START INFORMATION SUPPLIED
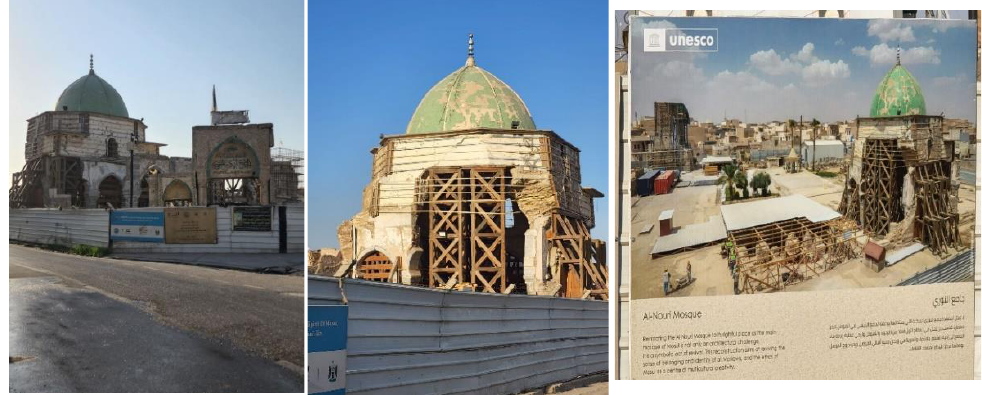
Figure 7. reconstruction of the Great Al-Nuri Mosque and its historical minaret (Al-Hadba) (photo credit: Safaaaldeen ali). credit: Safaaaldeen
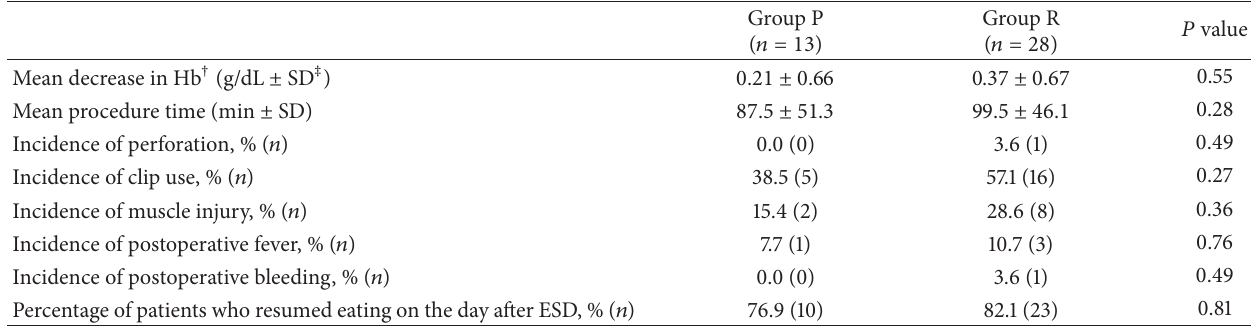
Table 3: Results for lesions in region U/M.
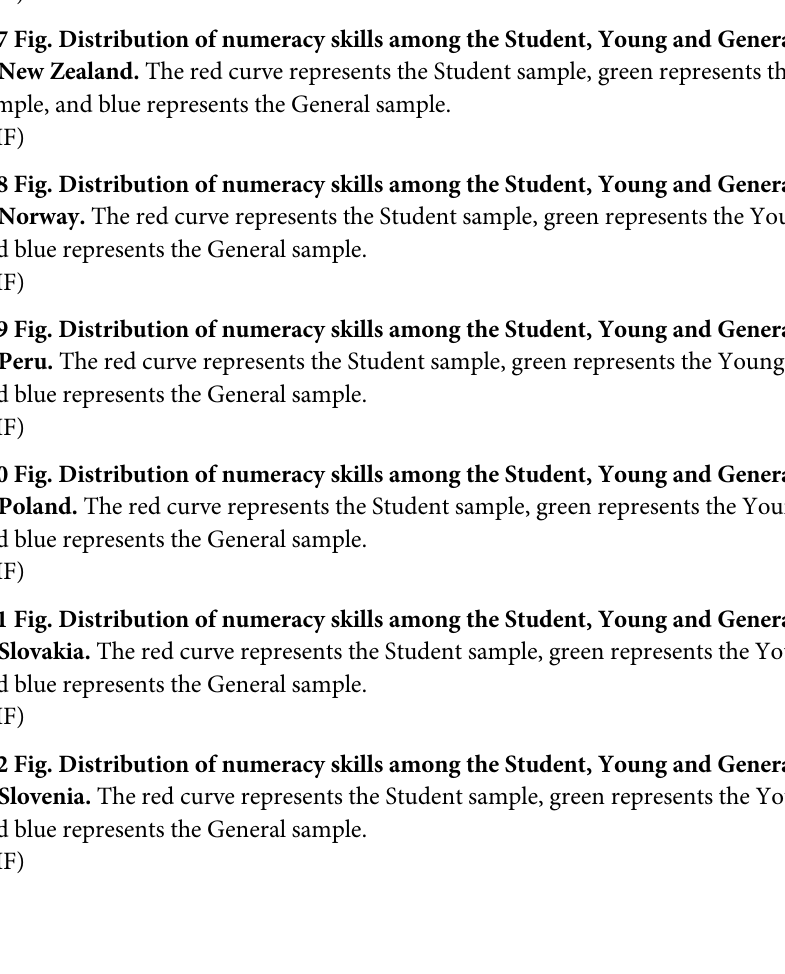
Sample, and blue represents the General sample. (TIF) S53 Fig. Distribution of numeracy skills among the Student, Young and General samples of Korea. The red curve represents the Student sample, green represents the Young Sample, and blue represents the General sample. (TIF) S54 Fig. Distribution of numeracy skills among the Student, Young and General samples of Lithuania. The red curve represents the Student sample, green represents the Young Sam- ple, and blue represents the General sample. (TIF) S55 Fig. Distribution of numeracy skills among the Student, Young and General samples of Mexico. The red curve represents the Student sample, green represents the Young Sample, and blue represents the General sample. (TIF) S56 Fig. Distribution of numeracy skills among the Student, Young and General samples of Netherlands. The red curve represents the Student sample, green represents the Young Sample, and blue represents the General sample. (TIF) S57 Fig. Distribution of numeracy skills among the Student, Young and General samples of New Zealand. The red curve represents the Student sample, green represents the Young Sample, and blue represents the General sample. (TIF) S58 Fig. Distribution of numeracy skills among the Student, Young and General samples of Norway. The red curve represents the Student sample, green represents the Young Sample, and blue represents the General sample. (TIF) S59 Fig. Distribution of numeracy skills among the Student, Young and General samples of Peru. The red curve represents the Student sample, green represents the Young Sample, and blue represents the General sample. (TIF) S60 Fig. Distribution of numeracy skills among the Student, Young and General samples of Poland. The red curve represents the Student sample, green represents the Young Sample, and blue represents the General sample. (TIF) S61 Fig. Distribution of numeracy skills among the Student, Young and General samples of Slovakia. The red curve represents the Student sample, green represents the Young Sample, and blue represents the General sample. (TIF) S62 Fig. Distribution of numeracy skills among the Student, Young and General samples of Slovenia. The red curve represents the Student sample, green represents the Young Sample, and blue represents the General sample.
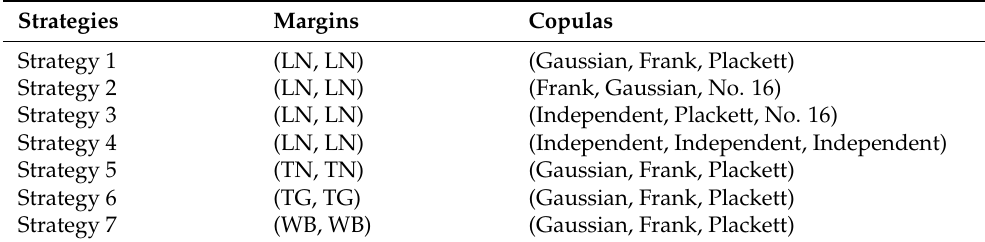
Table 7. Simulation strategies of multi-layer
END INFORMATION SUPPLIED
Whenever the string "Table" turns up in a line of the data, copy that line.

Table 3: Results for lesions in region U/M.
Table 7. Simulation strategies of multi-layer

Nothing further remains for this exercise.